LUCY LAUCHT’S POSITANO BLUES
11.03.2022 LE SIRENUSE
A globetrotting travel, fashion and lifestyle photographer whose work has been featured in Elle France, Condé Nast Traveller and many other magazines, Laucht is used to working with state-of-the-art digital or analogue cameras. But something about her photographer dad’s old Spotmatic fascinated her, and she would occasionally pull it out while on assignment and shoot some personal stuff “as an aside, when I was on these larger work trips”.
Laucht accumulated bagfuls of unprocessed film. It was only when the first lockdown came around in 2020 that she decided to send them away to be developed. When the photographs came back, she realized that she had stumbled on a passion project, one revolving around “a body of work that for me was an exploration of what summer means”.
Many of these photos, to which Laucht gave the collective title ‘Spirit of Summer’, were shot on the Italian coast. Italy is a place, the photographer says, “where my senses just feel sharpened”. She also loves the way the country’s beach culture reveals the national character. “In the UK it’s all windbreaks and thermos flasks”, she points out with a laugh, “whereas in Italy it’s all-over tans and tiny little swimming trunks”.
Laucht began to offer some of her Spirit of Summer shots as analogue prints on her website, and she was amazed by the response: “I think there was a real appeal in the transportive nature of some of those images… they seemed to really resonate with people”.
Among the admirers of Lucy’s work were a couple she had been introduced to some years previously, Antonio and Carla Sersale of Le Sirenuse. In September 2021, at their invitation, she spent a week capturing the late summer beach scene in and around Positano. She ended up shooting around sixty rolls of film, both on that paternal Pentax and on her own Leica M6. In the end, just eight negatives were chosen by Carla and Lucy to form a limited series of hand-signed, A2-size prints called ‘Positano Blues’. Each photograph is printed on heavyweight, environmentally friendly museum- grade paper with archival pigment inks.
Three of these sets are to be offered for sale at Il Negozio, the section of the Emporio Sirenuse online store dedicated to Le Sirenuse memories and memorabilia, while the others will be sold via Laucht’s own website. In both cases, a portion of each print sale will be donated to Choose Love Help Refugees, an NGO that provides humanitarian aid to and advocacy for refugees, most recently those fleeing from the current war in Ukraine.

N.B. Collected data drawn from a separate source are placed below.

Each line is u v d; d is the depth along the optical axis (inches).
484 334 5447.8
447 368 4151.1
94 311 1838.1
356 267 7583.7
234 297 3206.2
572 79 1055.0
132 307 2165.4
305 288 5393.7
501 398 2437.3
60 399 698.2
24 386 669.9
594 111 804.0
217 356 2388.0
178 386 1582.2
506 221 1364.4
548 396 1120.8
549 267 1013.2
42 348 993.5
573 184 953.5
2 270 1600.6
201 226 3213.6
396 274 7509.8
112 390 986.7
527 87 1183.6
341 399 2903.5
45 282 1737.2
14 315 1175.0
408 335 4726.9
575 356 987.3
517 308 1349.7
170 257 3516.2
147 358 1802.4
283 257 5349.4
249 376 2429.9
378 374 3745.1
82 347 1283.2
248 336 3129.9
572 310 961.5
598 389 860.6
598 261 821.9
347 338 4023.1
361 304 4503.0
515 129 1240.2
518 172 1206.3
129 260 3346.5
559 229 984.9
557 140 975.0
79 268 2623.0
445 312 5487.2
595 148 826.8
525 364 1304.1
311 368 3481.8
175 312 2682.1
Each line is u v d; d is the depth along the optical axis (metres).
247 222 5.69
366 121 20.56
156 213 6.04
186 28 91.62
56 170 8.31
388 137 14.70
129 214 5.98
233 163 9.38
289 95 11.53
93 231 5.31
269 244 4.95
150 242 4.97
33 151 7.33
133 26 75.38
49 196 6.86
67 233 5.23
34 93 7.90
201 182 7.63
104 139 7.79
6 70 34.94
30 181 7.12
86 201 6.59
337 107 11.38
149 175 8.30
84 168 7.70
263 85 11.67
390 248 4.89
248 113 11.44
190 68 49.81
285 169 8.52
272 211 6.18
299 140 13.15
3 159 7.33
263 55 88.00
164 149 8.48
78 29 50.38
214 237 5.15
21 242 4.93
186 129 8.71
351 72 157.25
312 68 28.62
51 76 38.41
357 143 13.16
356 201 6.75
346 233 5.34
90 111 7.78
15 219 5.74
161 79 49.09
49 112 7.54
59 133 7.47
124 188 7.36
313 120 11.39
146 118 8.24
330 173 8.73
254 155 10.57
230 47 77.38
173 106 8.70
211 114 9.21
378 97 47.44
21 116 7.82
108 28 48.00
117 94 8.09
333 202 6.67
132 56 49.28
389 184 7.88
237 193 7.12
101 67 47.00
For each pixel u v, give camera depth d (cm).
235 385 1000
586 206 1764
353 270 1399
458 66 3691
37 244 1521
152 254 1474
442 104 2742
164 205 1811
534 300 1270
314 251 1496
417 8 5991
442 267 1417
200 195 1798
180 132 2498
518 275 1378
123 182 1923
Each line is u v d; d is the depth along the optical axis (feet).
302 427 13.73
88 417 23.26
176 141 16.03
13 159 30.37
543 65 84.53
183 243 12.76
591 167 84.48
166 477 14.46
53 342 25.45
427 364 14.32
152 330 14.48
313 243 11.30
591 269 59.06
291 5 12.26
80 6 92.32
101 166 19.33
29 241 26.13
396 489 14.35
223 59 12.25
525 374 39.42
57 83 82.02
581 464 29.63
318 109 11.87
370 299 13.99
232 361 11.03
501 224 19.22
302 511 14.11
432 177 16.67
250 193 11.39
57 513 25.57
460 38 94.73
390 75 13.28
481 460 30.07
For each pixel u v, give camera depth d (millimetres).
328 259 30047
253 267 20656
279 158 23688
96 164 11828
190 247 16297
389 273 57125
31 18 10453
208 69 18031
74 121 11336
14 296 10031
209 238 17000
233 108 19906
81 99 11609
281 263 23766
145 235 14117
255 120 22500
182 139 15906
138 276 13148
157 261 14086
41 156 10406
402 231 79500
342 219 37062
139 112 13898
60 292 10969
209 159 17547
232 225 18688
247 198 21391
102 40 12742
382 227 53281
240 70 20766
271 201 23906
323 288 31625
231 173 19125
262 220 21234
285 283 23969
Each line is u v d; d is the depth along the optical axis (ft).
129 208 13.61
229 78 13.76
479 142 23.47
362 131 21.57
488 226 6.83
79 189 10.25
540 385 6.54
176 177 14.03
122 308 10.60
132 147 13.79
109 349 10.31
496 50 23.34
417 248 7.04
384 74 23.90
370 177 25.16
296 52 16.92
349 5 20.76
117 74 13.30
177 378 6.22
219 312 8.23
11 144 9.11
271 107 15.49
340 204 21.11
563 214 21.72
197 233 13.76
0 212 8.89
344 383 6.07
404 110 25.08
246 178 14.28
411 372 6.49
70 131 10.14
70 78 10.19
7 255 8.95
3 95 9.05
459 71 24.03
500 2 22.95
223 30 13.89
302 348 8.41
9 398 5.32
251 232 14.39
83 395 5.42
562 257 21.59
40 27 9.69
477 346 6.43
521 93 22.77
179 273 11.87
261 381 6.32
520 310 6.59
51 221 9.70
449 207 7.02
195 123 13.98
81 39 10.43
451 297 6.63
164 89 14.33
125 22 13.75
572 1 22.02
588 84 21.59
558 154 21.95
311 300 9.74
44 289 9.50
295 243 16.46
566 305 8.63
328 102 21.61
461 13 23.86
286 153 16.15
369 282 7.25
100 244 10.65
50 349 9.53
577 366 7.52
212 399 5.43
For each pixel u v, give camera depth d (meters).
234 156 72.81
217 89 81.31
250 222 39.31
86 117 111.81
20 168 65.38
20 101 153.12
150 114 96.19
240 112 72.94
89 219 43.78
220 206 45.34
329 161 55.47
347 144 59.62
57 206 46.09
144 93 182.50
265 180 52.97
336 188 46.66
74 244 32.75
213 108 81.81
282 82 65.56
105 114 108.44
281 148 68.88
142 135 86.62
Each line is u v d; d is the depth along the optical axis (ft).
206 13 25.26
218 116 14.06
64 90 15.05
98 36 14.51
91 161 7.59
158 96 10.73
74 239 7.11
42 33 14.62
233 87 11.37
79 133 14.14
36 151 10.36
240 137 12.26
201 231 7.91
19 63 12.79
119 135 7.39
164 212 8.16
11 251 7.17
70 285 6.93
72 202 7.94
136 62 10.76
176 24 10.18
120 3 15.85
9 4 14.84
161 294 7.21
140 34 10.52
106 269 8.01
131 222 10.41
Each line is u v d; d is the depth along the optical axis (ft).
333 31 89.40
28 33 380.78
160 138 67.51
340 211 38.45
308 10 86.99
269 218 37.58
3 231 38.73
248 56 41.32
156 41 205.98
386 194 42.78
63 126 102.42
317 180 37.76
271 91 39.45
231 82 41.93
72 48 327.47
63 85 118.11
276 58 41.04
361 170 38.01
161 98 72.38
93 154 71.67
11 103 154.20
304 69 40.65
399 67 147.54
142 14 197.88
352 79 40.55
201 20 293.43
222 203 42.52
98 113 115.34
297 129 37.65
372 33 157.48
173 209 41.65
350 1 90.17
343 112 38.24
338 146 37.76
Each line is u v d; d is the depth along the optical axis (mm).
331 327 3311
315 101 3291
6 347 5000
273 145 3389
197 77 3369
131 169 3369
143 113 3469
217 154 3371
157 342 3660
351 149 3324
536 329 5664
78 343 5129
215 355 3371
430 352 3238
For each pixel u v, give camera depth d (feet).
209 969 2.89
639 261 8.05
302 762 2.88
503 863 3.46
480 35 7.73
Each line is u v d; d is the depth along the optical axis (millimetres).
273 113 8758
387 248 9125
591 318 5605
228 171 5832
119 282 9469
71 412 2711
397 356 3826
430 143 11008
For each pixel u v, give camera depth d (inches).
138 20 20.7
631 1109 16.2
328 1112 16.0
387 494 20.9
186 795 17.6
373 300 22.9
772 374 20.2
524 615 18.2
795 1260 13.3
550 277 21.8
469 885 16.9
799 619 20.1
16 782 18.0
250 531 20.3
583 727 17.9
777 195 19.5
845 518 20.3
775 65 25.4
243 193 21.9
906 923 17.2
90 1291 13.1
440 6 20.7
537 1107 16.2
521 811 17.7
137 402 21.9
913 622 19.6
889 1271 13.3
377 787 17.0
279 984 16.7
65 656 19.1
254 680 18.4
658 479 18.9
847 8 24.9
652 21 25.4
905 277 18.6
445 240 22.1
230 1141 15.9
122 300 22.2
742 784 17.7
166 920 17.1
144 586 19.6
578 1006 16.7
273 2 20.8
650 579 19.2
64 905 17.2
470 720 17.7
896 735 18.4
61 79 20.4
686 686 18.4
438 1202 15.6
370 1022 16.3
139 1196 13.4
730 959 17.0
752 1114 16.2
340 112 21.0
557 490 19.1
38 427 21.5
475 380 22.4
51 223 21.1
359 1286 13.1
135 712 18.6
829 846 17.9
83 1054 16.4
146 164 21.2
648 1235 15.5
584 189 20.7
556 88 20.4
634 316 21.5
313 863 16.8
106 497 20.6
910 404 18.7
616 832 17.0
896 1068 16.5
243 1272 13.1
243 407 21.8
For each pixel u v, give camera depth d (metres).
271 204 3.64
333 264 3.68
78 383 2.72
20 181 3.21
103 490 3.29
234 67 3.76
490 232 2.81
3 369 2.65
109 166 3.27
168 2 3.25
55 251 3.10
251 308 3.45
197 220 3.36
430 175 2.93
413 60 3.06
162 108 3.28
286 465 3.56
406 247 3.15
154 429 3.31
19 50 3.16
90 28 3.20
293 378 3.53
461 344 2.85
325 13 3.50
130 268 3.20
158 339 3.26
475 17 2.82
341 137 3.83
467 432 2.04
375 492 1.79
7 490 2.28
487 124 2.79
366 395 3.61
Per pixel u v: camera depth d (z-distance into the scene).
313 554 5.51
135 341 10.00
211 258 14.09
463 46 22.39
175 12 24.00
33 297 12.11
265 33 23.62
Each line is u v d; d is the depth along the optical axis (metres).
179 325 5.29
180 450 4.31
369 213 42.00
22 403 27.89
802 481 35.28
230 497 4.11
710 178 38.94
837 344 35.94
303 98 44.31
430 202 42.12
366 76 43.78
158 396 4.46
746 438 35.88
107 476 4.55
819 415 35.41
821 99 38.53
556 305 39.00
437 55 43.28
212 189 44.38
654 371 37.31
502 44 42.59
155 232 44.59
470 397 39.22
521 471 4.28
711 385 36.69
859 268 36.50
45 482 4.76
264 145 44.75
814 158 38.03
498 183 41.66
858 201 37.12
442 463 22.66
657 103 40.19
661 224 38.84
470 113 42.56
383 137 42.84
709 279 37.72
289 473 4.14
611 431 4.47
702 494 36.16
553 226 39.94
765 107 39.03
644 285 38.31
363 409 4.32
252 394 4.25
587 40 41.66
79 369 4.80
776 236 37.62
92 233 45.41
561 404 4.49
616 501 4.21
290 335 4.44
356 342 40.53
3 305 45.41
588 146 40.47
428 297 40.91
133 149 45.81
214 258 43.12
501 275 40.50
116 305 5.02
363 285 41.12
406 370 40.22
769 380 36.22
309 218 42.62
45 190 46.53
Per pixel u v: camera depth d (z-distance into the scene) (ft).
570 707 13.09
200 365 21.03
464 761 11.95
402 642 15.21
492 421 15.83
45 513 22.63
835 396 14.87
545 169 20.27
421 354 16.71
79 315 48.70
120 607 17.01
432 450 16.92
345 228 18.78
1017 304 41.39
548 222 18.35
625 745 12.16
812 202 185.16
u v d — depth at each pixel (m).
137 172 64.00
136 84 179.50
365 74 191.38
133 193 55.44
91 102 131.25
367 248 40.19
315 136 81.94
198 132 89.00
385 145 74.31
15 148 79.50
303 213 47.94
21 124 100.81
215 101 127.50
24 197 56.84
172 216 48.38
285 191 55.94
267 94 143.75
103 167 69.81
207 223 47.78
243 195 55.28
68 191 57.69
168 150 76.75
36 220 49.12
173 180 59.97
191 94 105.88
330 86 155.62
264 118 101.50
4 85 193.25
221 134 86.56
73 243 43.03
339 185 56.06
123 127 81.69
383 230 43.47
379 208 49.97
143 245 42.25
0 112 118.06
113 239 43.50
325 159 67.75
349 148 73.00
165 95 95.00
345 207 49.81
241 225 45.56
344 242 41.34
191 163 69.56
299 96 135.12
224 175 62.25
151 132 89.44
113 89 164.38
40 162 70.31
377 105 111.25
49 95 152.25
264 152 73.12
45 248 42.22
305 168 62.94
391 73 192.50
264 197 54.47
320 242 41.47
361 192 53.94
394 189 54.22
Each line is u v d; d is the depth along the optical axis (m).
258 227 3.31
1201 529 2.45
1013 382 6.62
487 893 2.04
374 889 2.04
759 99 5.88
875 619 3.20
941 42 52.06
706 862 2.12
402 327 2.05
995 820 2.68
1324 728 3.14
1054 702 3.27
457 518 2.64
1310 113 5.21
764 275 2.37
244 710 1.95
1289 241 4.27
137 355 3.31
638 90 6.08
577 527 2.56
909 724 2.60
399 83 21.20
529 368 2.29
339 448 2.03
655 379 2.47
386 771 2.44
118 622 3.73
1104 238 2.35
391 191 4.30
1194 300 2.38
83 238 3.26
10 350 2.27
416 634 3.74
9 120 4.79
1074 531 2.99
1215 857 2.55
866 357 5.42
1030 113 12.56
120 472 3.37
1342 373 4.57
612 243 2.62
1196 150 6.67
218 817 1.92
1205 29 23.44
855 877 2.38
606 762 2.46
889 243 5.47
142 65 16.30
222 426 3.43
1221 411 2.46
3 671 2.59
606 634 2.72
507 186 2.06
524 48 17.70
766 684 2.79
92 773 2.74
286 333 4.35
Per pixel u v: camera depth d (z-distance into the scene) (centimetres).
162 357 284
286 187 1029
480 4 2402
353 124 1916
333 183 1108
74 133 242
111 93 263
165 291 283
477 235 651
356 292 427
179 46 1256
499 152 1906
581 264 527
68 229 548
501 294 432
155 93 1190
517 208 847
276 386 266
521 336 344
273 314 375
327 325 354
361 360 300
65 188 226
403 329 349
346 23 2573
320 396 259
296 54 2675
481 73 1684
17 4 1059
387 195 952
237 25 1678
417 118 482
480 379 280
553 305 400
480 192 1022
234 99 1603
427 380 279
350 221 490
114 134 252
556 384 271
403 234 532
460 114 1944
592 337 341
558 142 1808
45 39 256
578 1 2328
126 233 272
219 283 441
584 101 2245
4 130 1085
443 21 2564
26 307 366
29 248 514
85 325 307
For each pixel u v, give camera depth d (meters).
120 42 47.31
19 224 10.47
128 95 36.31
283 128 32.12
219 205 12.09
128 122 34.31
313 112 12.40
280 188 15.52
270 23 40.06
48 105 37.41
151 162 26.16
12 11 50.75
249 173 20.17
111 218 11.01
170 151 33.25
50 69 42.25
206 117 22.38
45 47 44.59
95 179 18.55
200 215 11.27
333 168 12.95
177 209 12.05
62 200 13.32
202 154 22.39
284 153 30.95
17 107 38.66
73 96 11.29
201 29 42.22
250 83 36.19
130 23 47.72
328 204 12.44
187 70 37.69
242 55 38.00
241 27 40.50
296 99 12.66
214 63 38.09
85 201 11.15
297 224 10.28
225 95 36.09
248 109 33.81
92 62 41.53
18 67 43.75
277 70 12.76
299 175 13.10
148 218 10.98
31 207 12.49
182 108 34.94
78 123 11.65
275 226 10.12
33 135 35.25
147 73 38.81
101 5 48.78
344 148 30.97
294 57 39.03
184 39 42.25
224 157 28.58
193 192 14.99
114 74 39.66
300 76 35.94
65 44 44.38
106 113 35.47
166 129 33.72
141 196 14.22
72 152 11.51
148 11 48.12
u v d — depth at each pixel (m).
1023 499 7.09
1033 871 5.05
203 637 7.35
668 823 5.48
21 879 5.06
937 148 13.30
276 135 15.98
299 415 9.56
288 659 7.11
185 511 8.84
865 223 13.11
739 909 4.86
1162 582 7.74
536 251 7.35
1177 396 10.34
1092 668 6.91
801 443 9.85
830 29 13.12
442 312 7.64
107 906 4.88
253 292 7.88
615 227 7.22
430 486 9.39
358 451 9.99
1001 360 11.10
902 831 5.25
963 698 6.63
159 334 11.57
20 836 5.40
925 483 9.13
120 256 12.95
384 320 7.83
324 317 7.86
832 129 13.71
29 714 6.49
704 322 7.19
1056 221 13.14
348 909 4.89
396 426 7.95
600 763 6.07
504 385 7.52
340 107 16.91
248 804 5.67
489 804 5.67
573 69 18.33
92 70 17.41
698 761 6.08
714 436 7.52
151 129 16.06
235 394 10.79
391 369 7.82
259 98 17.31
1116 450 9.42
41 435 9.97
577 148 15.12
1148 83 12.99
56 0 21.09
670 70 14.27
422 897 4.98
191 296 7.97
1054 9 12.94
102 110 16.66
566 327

Laucht loves the “natural graininess” of film, the way that, unlike digital, it brings a “soft focus in certain areas”. Asked to list some of the main influences on her style, the British photographer cites Ralph Crane, Slim Aarons, the films of Paolo Sorrentino, and “old copies of Holiday magazine from the fifties, sixties and seventies, which I collect”.
Bringing a new sensibility to a much-photographed part of the world and working exclusively with natural light, Laucht aims, she explains, to “tell an incredibly iconic story in a different way”.
Although she has opted for black and white in some of her previous Spirit of Summer photographs, Laucht believes that “Positano calls for colour… just think of the incredible pastel hues that you see cascading down the mountainside, or the way that, when you look out from the terrace of Le Sirenuse, you see the blues of the sea change over the course of the day”. Everything in this curated collection reflects, she says, “those changing blues, the subtle hues of Positano”.